• PROBLEM STATEMENT: Drop all images and give the records again exactly.

• DATA RECORDS:
::::::::

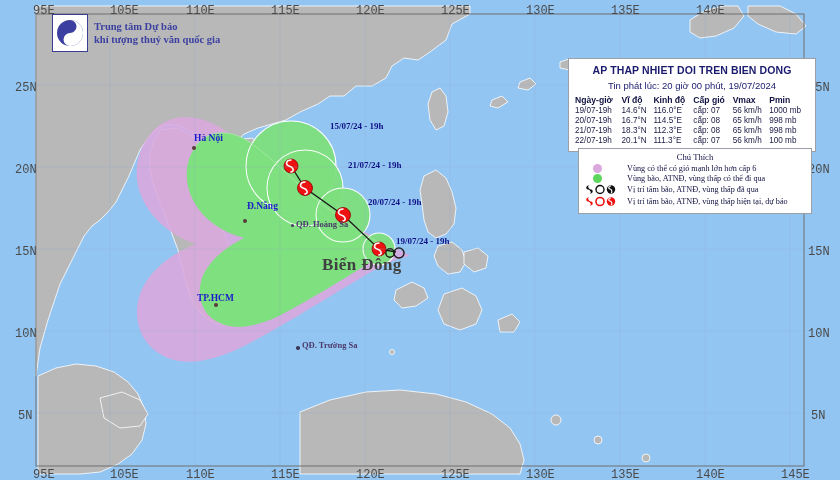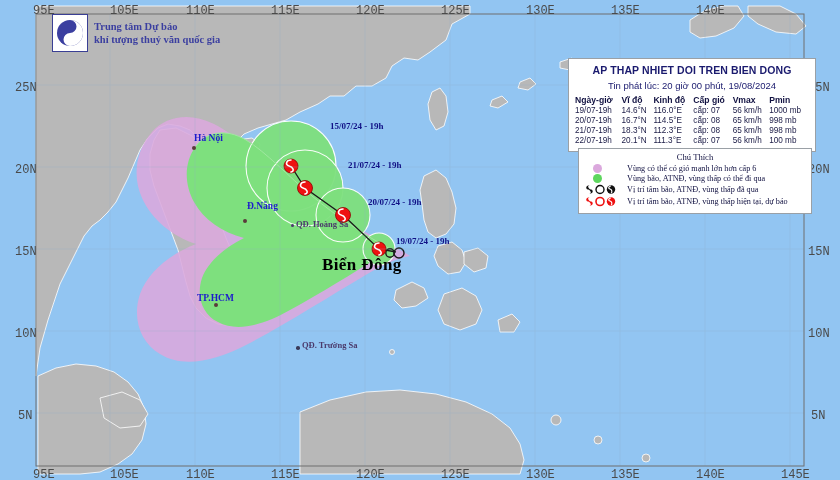--- a/index.html
+++ b/index.html
@@ -68,21 +68,21 @@
   .legend-txt { font-size:8.2px; color:#101040; font-family:"Liberation Serif", serif; white-space:nowrap; }
   .dot { width:9px; height:9px; border-radius:50%; display:inline-block; margin-left:9px; }
 
   
   .map-label {
     position:absolute; font-family:"Liberation Serif", serif;
     white-space:nowrap; font-weight:700;
   }
   .city-label { font-size:9.5px; color:#1c1ccc; }
   .island-label { font-size:8.5px; color:#4b3a6b; }
-  .sea-label { font-size:17px; color:#000000; font-weight:700; letter-spacing:.4px; }
+  .sea-label { font-size:17px; color:#404040; font-weight:700; letter-spacing:.4px; }
   .track-label { font-size:9px; color:#101085; font-family:"Liberation Serif", serif; font-weight:700; }
   .city-dot { position:absolute; width:4px; height:4px; background:#5a3a3a; border-radius:50%; }
 </style>
 </head>
 <body>
 
 <div id="stage">
 
   <div id="map">
     <svg id="mapsvg" width="840" height="480" viewBox="0 0 840 480">
@@ -295,21 +295,21 @@
       </svg>
     </div>
     <div id="logo-text">
       <span>Trung tâm Dự báo</span>
       <span>khí tượng thuỷ văn quốc gia</span>
     </div>
   </div>
 
   <div id="info-panel">
     <div id="info-title">AP THAP NHIET DOI TREN BIEN DONG</div>
-    <div id="info-subtitle">Tin phát lúc: 20 giờ 00 phút, 19/08/2024</div>
+    <div id="info-subtitle">Tin phát lúc: 20 giờ 00 phút, 19/07/2024</div>
     <table id="forecast-table">
       <thead>
         <tr>
           <th>Ngày-giờ</th>
           <th>Vĩ độ</th>
           <th>Kinh độ</th>
           <th>Cấp gió</th>
           <th>Vmax</th>
           <th>Pmin</th>
         </tr>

::::::::

• ANSWER FOR THIS EXERCISE:
--- a/index.html
+++ b/index.html
@@ -68,21 +68,21 @@
   .legend-txt { font-size:8.2px; color:#101040; font-family:"Liberation Serif", serif; white-space:nowrap; }
   .dot { width:9px; height:9px; border-radius:50%; display:inline-block; margin-left:9px; }
 
   
   .map-label {
     position:absolute; font-family:"Liberation Serif", serif;
     white-space:nowrap; font-weight:700;
   }
   .city-label { font-size:9.5px; color:#1c1ccc; }
   .island-label { font-size:8.5px; color:#4b3a6b; }
-  .sea-label { font-size:17px; color:#000000; font-weight:700; letter-spacing:.4px; }
+  .sea-label { font-size:17px; color:#404040; font-weight:700; letter-spacing:.4px; }
   .track-label { font-size:9px; color:#101085; font-family:"Liberation Serif", serif; font-weight:700; }
   .city-dot { position:absolute; width:4px; height:4px; background:#5a3a3a; border-radius:50%; }
 </style>
 </head>
 <body>
 
 <div id="stage">
 
   <div id="map">
     <svg id="mapsvg" width="840" height="480" viewBox="0 0 840 480">
@@ -295,21 +295,21 @@
       </svg>
     </div>
     <div id="logo-text">
       <span>Trung tâm Dự báo</span>
       <span>khí tượng thuỷ văn quốc gia</span>
     </div>
   </div>
 
   <div id="info-panel">
     <div id="info-title">AP THAP NHIET DOI TREN BIEN DONG</div>
-    <div id="info-subtitle">Tin phát lúc: 20 giờ 00 phút, 19/08/2024</div>
+    <div id="info-subtitle">Tin phát lúc: 20 giờ 00 phút, 19/07/2024</div>
     <table id="forecast-table">
       <thead>
         <tr>
           <th>Ngày-giờ</th>
           <th>Vĩ độ</th>
           <th>Kinh độ</th>
           <th>Cấp gió</th>
           <th>Vmax</th>
           <th>Pmin</th>
         </tr>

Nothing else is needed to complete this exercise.